Bura

Personal information
- Full name: Miguel Ângelo Marques Granja
- Date of birth: 17 December 1988 (age 37)
- Place of birth: Matosinhos, Portugal
- Height: 1.91 m (6 ft 3 in)
- Position: Centre-back

Team information
- Current team: Atlético CP
- Number: 44

Youth career
- 2002–2004: Leixões
- 2004–2006: Infesta
- 2006–2007: Porto

Senior career*
- Years: Team / Apps / (Gls)
- 2007–2011: Porto / 0 / (0)
- 2007–2008: → Ribeirão (loan) / 29 / (3)
- 2008: → Portimonense (loan) / 0 / (0)
- 2008–2009: → Covilhã (loan) / 20 / (1)
- 2009: → Gil Vicente (loan) / 6 / (0)
- 2010: → Penafiel (loan) / 11 / (0)
- 2010–2011: → Paços Ferreira (loan) / 14 / (0)
- 2011–2013: Beira-Mar / 29 / (1)
- 2013–2014: Chaves / 24 / (3)
- 2014–2015: Penafiel / 12 / (0)
- 2015–2018: Académico Viseu / 106 / (21)
- 2018–2020: Leixões / 51 / (3)
- 2020–2021: Chaves / 20 / (1)
- 2021–2023: Mafra / 28 / (2)
- 2023–2025: União Leiria / 53 / (3)
- 2025–2026: Oliveirense / 31 / (4)
- 2026–: Atlético CP / 3 / (0)

International career
- 2006: Portugal U18 / 2 / (0)
- 2006–2007: Portugal U19 / 15 / (1)
- 2008: Portugal U20 / 8 / (0)
- 2008–2010: Portugal U21 / 13 / (3)
- 2010: Portugal U23 / 1 / (0)

= Bura (footballer) =

Portuguese footballer

Miguel Ângelo Marques Granja (born 17 December 1988), known as Bura, is a Portuguese professional footballer who plays as a central defender for Liga 3 club Atlético CP.

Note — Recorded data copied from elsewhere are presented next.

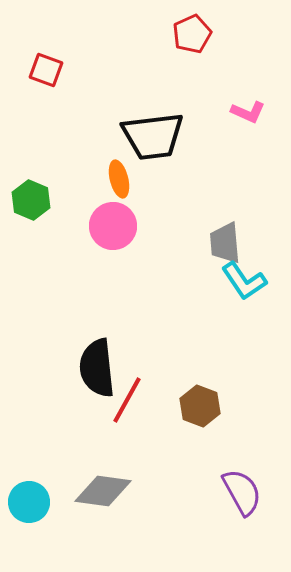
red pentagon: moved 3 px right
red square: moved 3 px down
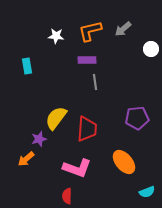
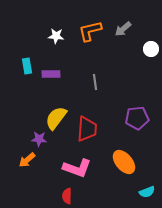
purple rectangle: moved 36 px left, 14 px down
purple star: rotated 21 degrees clockwise
orange arrow: moved 1 px right, 1 px down
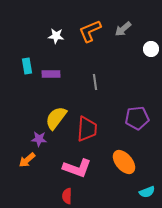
orange L-shape: rotated 10 degrees counterclockwise
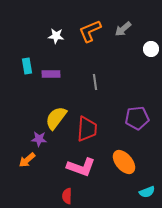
pink L-shape: moved 4 px right, 1 px up
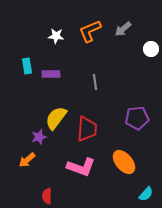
purple star: moved 2 px up; rotated 21 degrees counterclockwise
cyan semicircle: moved 1 px left, 2 px down; rotated 28 degrees counterclockwise
red semicircle: moved 20 px left
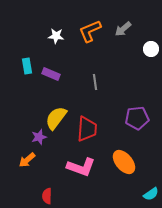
purple rectangle: rotated 24 degrees clockwise
cyan semicircle: moved 5 px right; rotated 14 degrees clockwise
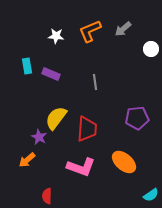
purple star: rotated 28 degrees counterclockwise
orange ellipse: rotated 10 degrees counterclockwise
cyan semicircle: moved 1 px down
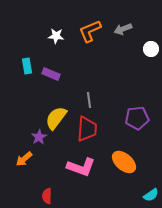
gray arrow: rotated 18 degrees clockwise
gray line: moved 6 px left, 18 px down
purple star: rotated 14 degrees clockwise
orange arrow: moved 3 px left, 1 px up
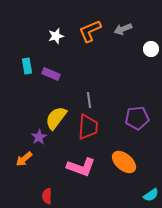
white star: rotated 21 degrees counterclockwise
red trapezoid: moved 1 px right, 2 px up
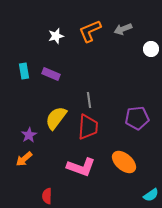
cyan rectangle: moved 3 px left, 5 px down
purple star: moved 10 px left, 2 px up
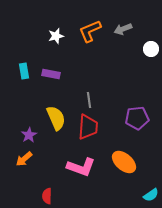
purple rectangle: rotated 12 degrees counterclockwise
yellow semicircle: rotated 120 degrees clockwise
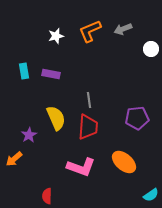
orange arrow: moved 10 px left
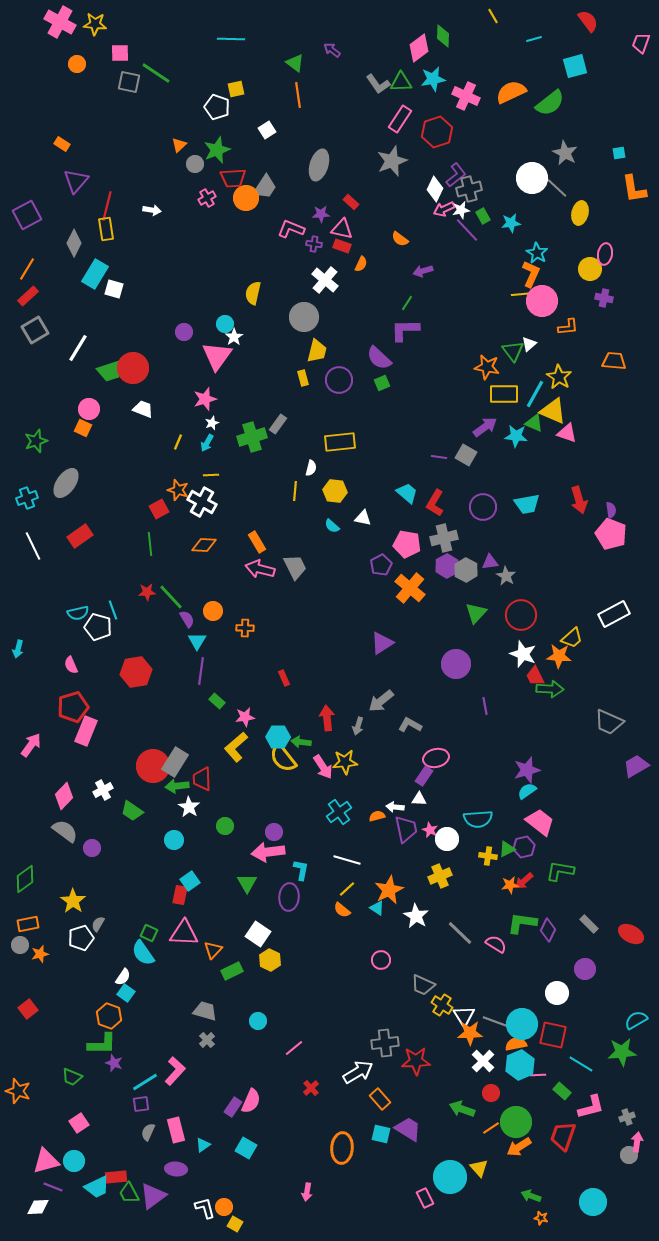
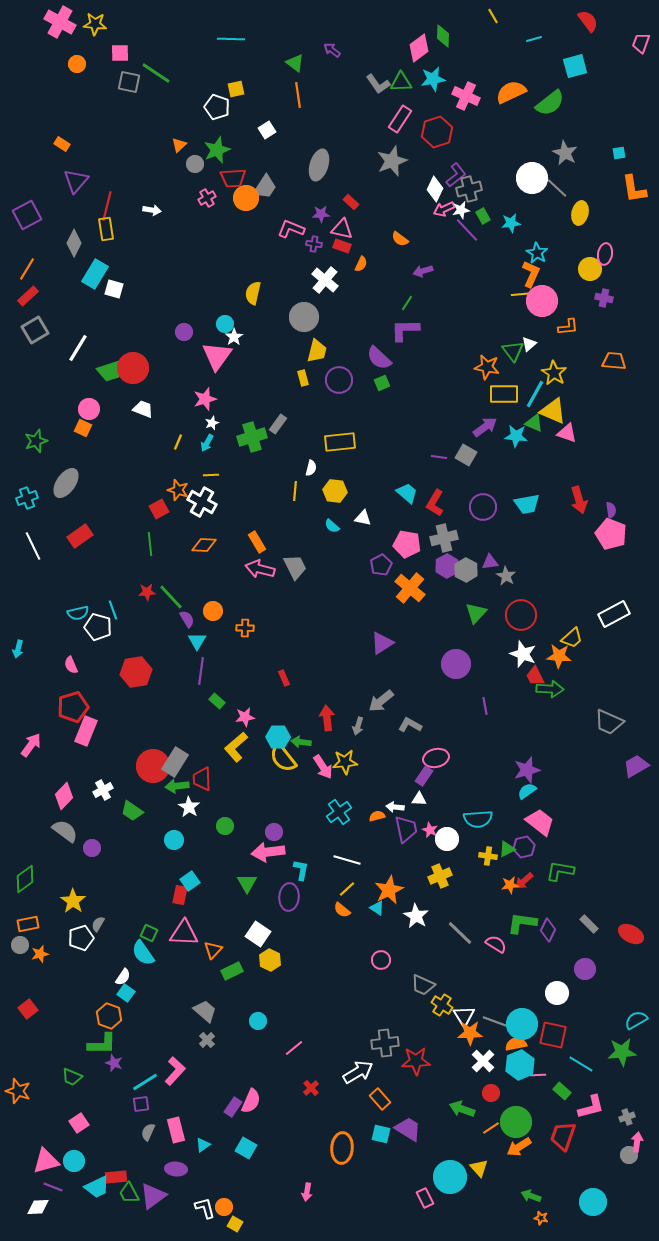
yellow star at (559, 377): moved 5 px left, 4 px up
gray trapezoid at (205, 1011): rotated 25 degrees clockwise
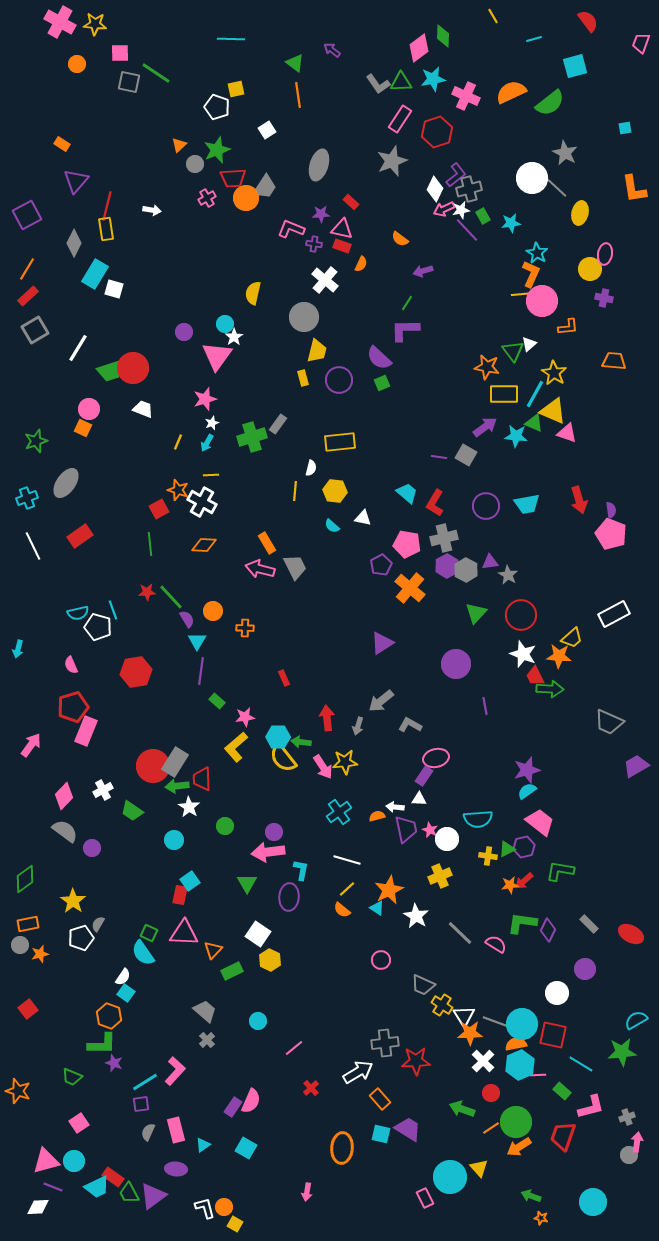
cyan square at (619, 153): moved 6 px right, 25 px up
purple circle at (483, 507): moved 3 px right, 1 px up
orange rectangle at (257, 542): moved 10 px right, 1 px down
gray star at (506, 576): moved 2 px right, 1 px up
red rectangle at (116, 1177): moved 3 px left; rotated 40 degrees clockwise
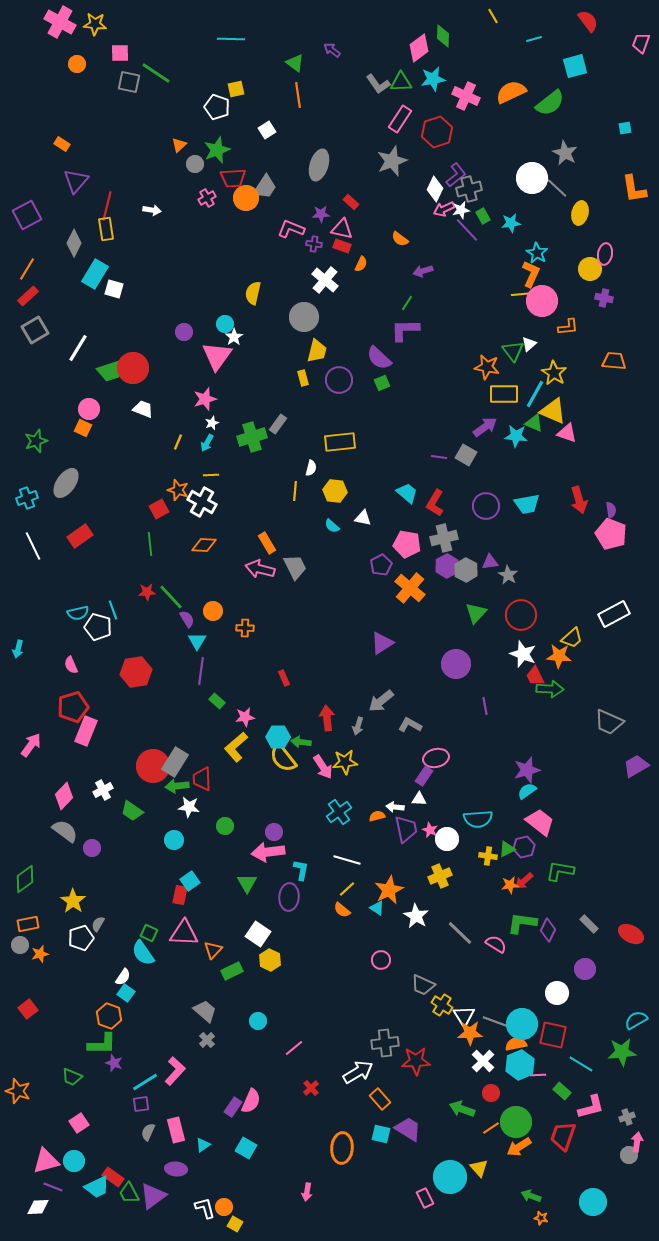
white star at (189, 807): rotated 25 degrees counterclockwise
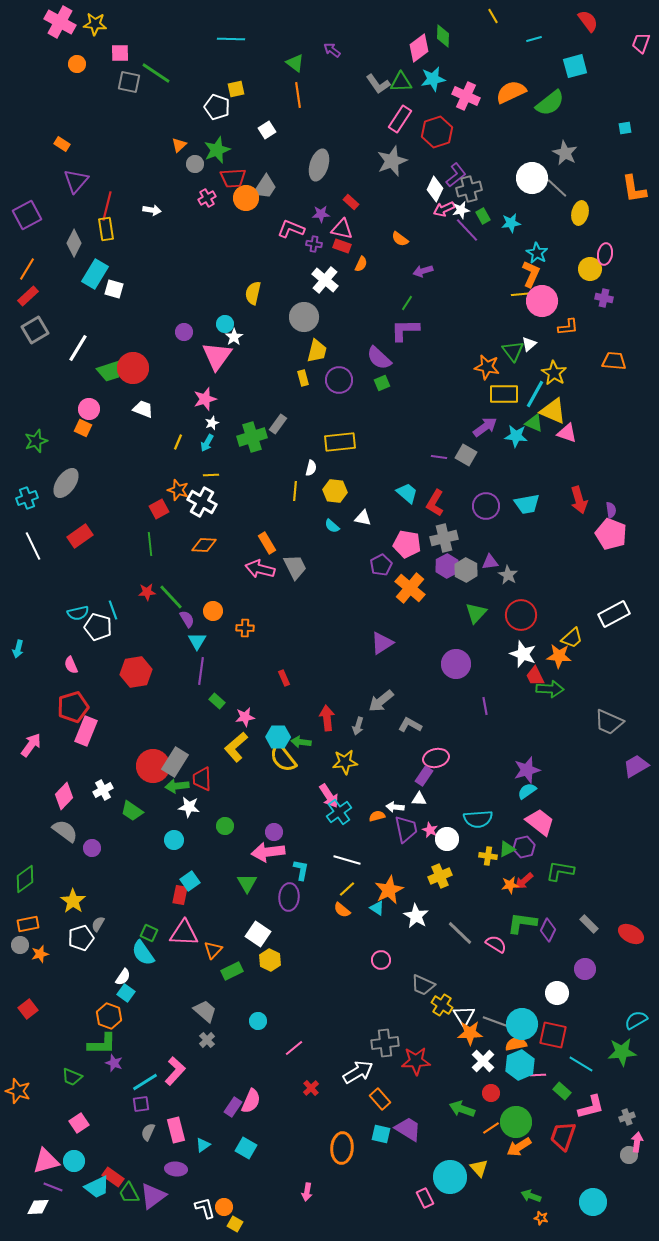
pink arrow at (323, 767): moved 6 px right, 29 px down
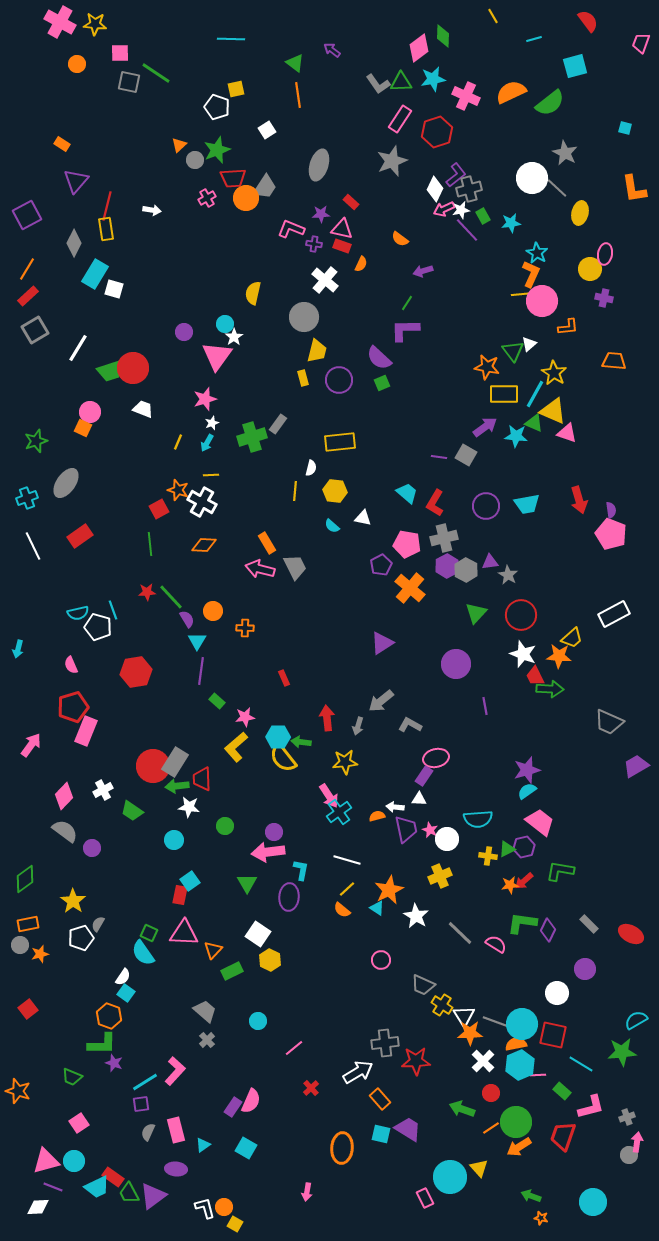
cyan square at (625, 128): rotated 24 degrees clockwise
gray circle at (195, 164): moved 4 px up
pink circle at (89, 409): moved 1 px right, 3 px down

He played 55 Primeira Liga matches for Paços de Ferreira, Beira-Mar and Penafiel, but spent most of his career in the second division where he made over 300 appearances with ten teams, mainly Académico de Viseu.

==Club career==
===Porto===
Born in Matosinhos, Porto Metropolitan Area, Bura began his youth career with hometown clubs Leixões S.C. and F.C. Infesta before joining FC Porto at the age of 17. Never included for a matchday squad with the team, he had his first senior experience in the third division on loan to G.D. Ribeirão, and professional one with Portimonense SC, S.C. Covilhã, Gil Vicente F.C. and F.C. Penafiel all in Segunda Liga.

On 5 July 2010, Bura was loaned to Primeira Liga side F.C. Paços de Ferreira for the upcoming season. He made 15 total appearances for them, and was an unused substitute on 23 April as they lost the final of the Taça da Liga to S.L. Benfica at the Estádio Cidade de Coimbra.

===Later career===
Bura rescinded his Porto contract in August 2011, and signed for fellow top-flight team S.C. Beira-Mar. In July 2013, he joined G.D. Chaves who had just been promoted to division two and, a year later, was added to the ranks of F.C. Penafiel of the top tier.

In July 2015, after Penafiel's relegation as dead last, Bura moved to second-tier club Académico de Viseu F.C. on a three-year deal. He scored a career-best 11 goals in his second season there, including a brace in a 3–3 away draw against C.F. União on 12 November 2016 (through penalty kicks).

Bura returned to Leixões after 14 years away on 1 June 2018, on a two-year contract; he was signed by his former Académico manager Francisco Chaló, and had been close to joining a year earlier. He alternated between the second and third divisions the following seasons, with Chaves, C.D. Mafra, U.D. Leiria and U.D. Oliveirense.

==International career==
Bura earned 38 caps for Portugal from under-18 to under-23 level. He was part of the under-19 team at the 2007 UEFA European Championship in Austria, and scored in a 2–0 win over the hosts though other results eliminated the team from the group.